*Requirement*
State the count of lines in this material that hold the string "recommended" and add nothing.

-- Excerpted data follows --

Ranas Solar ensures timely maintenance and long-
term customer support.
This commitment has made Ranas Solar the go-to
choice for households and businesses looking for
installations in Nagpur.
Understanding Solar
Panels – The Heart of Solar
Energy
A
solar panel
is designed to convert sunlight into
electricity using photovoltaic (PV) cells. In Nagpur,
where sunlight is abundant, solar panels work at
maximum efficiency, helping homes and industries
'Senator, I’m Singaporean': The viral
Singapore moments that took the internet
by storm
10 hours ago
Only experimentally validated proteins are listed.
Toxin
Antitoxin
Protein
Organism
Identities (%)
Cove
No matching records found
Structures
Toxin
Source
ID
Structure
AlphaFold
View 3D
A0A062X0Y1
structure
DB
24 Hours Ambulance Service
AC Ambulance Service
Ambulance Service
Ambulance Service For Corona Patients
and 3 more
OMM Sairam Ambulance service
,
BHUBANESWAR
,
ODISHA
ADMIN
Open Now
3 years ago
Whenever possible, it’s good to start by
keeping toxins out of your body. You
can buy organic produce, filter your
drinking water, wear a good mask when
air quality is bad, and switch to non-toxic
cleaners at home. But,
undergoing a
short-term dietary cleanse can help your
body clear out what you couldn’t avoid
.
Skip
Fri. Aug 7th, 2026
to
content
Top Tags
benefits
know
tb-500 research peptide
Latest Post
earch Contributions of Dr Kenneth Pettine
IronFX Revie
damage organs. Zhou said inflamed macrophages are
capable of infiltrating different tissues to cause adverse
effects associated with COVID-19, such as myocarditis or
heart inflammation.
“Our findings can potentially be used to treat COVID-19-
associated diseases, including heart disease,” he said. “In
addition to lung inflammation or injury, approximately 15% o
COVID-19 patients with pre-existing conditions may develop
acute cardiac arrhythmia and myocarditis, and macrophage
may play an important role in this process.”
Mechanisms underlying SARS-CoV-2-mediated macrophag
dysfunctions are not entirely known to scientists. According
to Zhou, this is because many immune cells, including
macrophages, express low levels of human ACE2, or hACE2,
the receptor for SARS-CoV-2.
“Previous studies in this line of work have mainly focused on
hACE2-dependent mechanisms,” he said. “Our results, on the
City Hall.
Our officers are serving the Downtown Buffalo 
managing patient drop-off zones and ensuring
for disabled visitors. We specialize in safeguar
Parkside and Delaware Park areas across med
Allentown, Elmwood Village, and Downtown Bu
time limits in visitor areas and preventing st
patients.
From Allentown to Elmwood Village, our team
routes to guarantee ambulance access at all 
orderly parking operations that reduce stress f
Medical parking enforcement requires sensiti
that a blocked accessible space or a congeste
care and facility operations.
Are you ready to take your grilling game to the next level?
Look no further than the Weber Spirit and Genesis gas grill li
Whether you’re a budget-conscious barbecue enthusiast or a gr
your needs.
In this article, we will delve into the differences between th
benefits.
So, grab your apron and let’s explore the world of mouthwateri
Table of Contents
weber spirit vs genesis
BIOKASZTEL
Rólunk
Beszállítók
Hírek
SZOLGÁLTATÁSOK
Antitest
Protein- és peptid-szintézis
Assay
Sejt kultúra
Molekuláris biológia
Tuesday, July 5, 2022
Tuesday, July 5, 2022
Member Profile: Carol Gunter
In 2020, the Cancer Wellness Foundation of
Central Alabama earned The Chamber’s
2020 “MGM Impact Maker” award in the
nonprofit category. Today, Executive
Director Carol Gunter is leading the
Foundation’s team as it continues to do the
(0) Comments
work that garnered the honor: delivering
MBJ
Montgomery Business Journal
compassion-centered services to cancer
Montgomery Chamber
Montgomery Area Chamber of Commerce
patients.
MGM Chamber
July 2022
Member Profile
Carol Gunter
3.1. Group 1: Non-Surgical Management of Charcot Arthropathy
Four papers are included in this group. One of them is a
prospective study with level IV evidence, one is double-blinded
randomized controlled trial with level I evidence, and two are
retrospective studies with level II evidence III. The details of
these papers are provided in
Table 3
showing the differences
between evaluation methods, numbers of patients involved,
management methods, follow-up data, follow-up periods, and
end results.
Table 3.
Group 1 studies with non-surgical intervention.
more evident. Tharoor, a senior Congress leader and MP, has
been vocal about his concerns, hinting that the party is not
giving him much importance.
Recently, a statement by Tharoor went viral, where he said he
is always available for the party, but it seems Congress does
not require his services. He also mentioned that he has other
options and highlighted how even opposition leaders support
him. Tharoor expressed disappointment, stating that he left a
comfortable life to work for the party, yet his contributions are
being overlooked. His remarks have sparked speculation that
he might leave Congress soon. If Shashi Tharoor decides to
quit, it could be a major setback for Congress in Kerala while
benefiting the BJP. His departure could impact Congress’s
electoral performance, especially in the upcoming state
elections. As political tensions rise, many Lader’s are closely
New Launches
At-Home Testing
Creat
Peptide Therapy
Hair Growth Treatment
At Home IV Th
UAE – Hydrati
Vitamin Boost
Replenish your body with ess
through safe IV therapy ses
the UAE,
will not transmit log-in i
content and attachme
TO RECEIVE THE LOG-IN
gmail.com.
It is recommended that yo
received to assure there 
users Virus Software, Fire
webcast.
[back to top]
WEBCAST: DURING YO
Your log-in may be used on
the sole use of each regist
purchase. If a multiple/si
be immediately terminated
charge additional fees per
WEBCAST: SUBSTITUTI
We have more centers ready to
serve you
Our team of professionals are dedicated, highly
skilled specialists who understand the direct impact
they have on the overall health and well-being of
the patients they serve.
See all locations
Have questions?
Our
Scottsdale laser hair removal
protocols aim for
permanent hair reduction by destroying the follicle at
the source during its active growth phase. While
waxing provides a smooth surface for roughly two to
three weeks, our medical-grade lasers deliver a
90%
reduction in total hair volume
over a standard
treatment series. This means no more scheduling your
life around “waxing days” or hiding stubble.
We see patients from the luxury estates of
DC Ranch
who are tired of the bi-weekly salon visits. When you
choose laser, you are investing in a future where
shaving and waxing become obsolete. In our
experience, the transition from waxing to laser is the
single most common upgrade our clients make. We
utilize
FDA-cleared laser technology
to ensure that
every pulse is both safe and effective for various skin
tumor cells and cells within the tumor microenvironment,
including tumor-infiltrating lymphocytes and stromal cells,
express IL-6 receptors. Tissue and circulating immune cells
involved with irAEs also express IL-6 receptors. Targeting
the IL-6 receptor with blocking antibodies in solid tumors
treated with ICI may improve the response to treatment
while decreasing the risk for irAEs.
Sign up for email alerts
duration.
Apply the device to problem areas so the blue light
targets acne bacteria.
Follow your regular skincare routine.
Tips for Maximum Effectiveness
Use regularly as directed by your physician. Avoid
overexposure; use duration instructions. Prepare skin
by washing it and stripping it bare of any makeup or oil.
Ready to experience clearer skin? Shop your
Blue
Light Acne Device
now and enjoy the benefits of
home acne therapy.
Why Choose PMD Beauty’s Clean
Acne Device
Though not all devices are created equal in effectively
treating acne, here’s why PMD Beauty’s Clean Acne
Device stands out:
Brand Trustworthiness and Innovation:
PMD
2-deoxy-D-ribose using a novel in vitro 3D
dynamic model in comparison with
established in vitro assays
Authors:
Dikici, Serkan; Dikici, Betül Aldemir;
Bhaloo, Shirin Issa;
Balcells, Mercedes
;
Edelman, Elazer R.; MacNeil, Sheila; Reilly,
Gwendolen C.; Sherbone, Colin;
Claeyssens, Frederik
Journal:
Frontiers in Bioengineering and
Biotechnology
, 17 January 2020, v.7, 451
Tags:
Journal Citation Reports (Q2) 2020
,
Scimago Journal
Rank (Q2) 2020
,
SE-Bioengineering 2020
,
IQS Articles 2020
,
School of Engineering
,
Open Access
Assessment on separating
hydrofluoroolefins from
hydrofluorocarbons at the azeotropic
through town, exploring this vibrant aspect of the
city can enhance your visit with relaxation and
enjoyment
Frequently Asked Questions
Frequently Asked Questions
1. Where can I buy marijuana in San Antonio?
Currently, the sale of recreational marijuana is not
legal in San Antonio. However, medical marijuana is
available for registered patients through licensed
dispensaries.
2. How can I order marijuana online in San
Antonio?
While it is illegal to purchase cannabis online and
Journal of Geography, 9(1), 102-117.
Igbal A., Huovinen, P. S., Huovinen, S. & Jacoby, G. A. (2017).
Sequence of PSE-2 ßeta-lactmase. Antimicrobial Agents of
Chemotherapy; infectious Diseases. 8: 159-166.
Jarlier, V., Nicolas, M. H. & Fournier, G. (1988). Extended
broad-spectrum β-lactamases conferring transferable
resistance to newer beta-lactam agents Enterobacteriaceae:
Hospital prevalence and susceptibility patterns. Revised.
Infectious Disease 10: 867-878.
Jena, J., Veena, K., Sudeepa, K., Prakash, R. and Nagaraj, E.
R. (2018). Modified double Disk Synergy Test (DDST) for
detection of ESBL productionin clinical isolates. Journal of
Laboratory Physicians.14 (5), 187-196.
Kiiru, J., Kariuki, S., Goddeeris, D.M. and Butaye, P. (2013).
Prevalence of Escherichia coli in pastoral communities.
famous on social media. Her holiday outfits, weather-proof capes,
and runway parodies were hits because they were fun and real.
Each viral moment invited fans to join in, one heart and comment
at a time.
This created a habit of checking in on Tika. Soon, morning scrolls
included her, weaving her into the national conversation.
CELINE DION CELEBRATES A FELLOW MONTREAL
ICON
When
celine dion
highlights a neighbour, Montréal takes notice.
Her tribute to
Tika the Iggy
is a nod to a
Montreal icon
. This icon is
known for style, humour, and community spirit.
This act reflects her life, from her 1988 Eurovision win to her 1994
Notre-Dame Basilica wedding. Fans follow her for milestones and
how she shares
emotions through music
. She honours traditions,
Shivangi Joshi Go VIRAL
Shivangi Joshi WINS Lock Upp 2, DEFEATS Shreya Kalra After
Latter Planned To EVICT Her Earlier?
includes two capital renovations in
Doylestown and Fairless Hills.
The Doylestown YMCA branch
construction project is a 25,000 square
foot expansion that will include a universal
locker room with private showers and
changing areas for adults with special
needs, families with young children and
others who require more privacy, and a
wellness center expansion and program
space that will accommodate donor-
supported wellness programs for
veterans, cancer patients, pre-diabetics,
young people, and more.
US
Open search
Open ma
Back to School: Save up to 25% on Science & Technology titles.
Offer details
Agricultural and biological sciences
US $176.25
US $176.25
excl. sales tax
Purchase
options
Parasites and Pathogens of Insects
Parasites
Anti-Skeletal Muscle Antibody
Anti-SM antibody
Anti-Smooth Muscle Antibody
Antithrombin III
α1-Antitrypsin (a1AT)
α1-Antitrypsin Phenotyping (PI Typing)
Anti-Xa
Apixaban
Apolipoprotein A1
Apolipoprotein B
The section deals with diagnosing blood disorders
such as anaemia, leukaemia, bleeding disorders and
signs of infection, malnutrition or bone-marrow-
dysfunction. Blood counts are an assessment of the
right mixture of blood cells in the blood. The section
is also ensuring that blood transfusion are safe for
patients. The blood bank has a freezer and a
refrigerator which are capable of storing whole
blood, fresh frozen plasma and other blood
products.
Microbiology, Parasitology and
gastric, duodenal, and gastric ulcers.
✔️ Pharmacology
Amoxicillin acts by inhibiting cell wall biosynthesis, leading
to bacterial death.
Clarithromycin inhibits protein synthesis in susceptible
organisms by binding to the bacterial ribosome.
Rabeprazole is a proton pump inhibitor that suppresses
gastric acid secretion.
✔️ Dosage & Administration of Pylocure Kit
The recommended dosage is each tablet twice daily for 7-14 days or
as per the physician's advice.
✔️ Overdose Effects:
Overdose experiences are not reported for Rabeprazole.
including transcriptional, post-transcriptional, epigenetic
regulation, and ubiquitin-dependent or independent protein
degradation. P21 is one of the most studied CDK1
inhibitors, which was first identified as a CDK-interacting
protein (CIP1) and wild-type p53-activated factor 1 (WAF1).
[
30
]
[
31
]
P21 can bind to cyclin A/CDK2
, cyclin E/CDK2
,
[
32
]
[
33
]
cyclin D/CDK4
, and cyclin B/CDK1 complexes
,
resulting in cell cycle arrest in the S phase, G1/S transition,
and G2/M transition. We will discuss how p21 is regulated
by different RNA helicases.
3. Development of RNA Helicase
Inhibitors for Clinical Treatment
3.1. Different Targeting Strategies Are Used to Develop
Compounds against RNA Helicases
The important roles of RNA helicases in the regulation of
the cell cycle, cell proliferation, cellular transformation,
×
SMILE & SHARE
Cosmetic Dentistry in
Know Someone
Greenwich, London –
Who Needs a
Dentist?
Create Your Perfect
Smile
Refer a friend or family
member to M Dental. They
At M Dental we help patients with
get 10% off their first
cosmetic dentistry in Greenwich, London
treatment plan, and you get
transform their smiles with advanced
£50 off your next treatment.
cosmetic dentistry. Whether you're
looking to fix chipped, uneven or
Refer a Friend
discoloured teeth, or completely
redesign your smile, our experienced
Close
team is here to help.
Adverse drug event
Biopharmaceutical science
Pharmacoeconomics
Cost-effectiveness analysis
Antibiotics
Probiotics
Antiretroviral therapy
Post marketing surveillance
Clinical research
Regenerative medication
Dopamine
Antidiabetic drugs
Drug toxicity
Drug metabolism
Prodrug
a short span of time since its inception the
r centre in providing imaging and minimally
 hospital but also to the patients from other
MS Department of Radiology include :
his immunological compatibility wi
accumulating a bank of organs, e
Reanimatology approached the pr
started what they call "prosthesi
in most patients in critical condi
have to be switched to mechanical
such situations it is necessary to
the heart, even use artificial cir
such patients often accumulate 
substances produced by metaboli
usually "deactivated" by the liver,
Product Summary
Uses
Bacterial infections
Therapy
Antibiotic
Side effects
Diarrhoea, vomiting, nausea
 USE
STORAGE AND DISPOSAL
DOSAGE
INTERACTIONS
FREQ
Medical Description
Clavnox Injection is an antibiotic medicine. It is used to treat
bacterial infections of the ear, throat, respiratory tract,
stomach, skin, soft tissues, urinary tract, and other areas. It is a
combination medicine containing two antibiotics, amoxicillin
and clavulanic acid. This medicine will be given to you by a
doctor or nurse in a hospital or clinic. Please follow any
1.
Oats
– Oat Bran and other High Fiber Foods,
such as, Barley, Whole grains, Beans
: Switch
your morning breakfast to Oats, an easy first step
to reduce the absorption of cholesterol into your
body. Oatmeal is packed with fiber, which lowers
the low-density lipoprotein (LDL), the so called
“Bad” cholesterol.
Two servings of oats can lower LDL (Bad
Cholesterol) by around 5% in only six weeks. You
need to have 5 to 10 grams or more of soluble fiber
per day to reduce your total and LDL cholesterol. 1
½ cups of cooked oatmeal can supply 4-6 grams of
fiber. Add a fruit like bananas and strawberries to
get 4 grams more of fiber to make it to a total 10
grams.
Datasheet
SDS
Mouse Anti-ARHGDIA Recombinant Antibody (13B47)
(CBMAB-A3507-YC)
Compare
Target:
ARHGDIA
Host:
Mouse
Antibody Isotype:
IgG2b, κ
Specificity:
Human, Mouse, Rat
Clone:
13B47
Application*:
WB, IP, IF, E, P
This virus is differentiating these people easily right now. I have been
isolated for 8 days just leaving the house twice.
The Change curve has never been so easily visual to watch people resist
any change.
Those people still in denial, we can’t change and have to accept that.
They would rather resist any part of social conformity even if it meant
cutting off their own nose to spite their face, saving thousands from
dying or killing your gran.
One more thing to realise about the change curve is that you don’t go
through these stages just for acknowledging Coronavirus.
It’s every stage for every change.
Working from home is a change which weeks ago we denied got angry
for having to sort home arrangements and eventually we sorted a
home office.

-- Excerpted data concluded --

*Exercise result*
2